Assignment A> In the equity research note, rewrite the part that begins at the words "With more than" and stops after "TP INR 5347)", substituting "overhaul" for "restructuring".
Assignment B> How would you put this sentence from the equity research note into Spanish: "Initiatives such as expansion into new markets, online tutoring and setting up schools will enable the company to maintain a strong growth momentum."
Assignment C>
Answer these questions from the equity research note:
(i) What target price is given for Nestlé India?
(ii) At what P/E 2009E does Educomp Solutions trade?
(iii) What rating does Axis Bank Ltd. receive?

── Exercise passage

Nestle India (BUY, TP INR 1500)
With more than 50 years of experience in India, Nestlé India is
well placed to benefit from growth opportunities offered by an
expanding foods and beverages market and a shift in
consumer preference towards packaged foods. The recent
organizational restructuring should also enable the company to
improve its penetration levels, and thus achieve a growth rate
that is higher than the industry. The high dividend payout ratio
should support the stock valuation in times of uncertainty. We
expect 23% CAGR in earnings for the period 2006A09E,
primarily driven by 22% CAGR in sales. Our HOLT-DCF
derived target price is INR 1500.
Educomp Solutions (BUY, TP INR 5347)
A large and underpenetrated market, strong government focus
and an increasing realization that technology is a better
medium to deliver education will provide Educomp Solutions,
which has the first-mover advantage, with enormous growth
opportunities. Initiatives such as expansion into new markets,
online tutoring and setting up schools will enable the company
to maintain a strong growth momentum. We expect a 100%
CAGR in earnings for the period FY200710 (FY ending
03/2007). The stock trades at a P/E 2009E of 50.1.
Although the stock appears expensive in the near term, we
believe the company is in strong secular growth mode and the
valuation appears reasonable on a longer-term basis. Our
HOLT-DCF derived one-year price target is INR 5347.
Axis Bank Ltd. (BUY, TP INR 1230)

────
── Supplied information

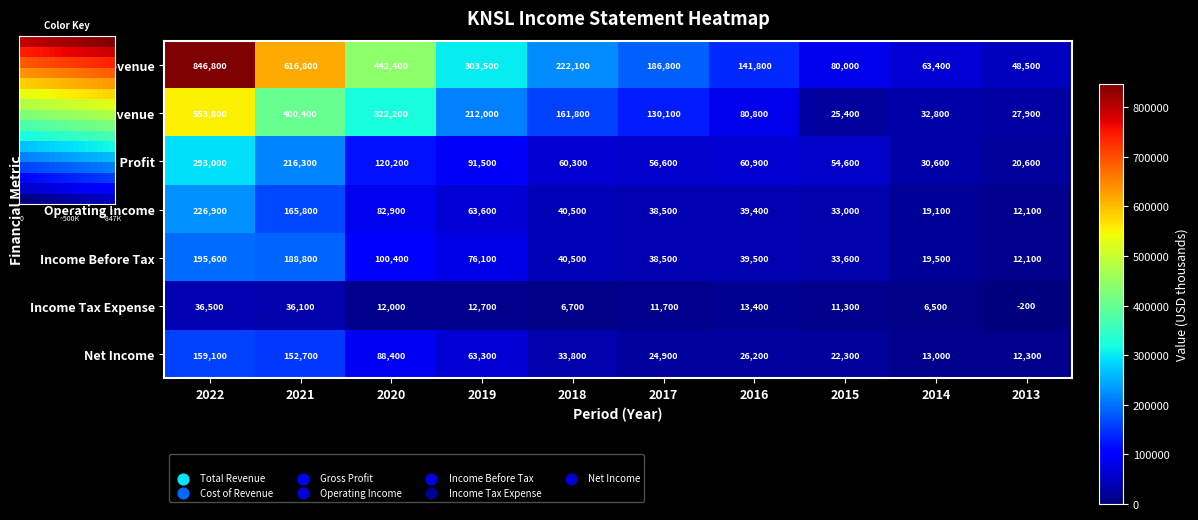

Is the value of Operating Income at 2021 greater than the value of Income Before Tax at 2013?

Yes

────

Written answer A>
With more than 50 years of experience in India, Nestlé India is
well placed to benefit from growth opportunities offered by an
expanding foods and beverages market and a shift in
consumer preference towards packaged foods. The recent
organizational overhaul should also enable the company to
improve its penetration levels, and thus achieve a growth rate
that is higher than the industry. The high dividend payout ratio
should support the stock valuation in times of uncertainty. We
expect 23% CAGR in earnings for the period 2006A09E,
primarily driven by 22% CAGR in sales. Our HOLT-DCF
derived target price is INR 1500.
Educomp Solutions (BUY, TP INR 5347)

Written answer B> Iniciativas como la expansión a nuevos mercados, las tutorías en línea y la creación de escuelas permitirán a la empresa mantener un fuerte impulso de crecimiento.

Written answer C>
(i) INR 1500
(ii) 50.1
(iii) BUY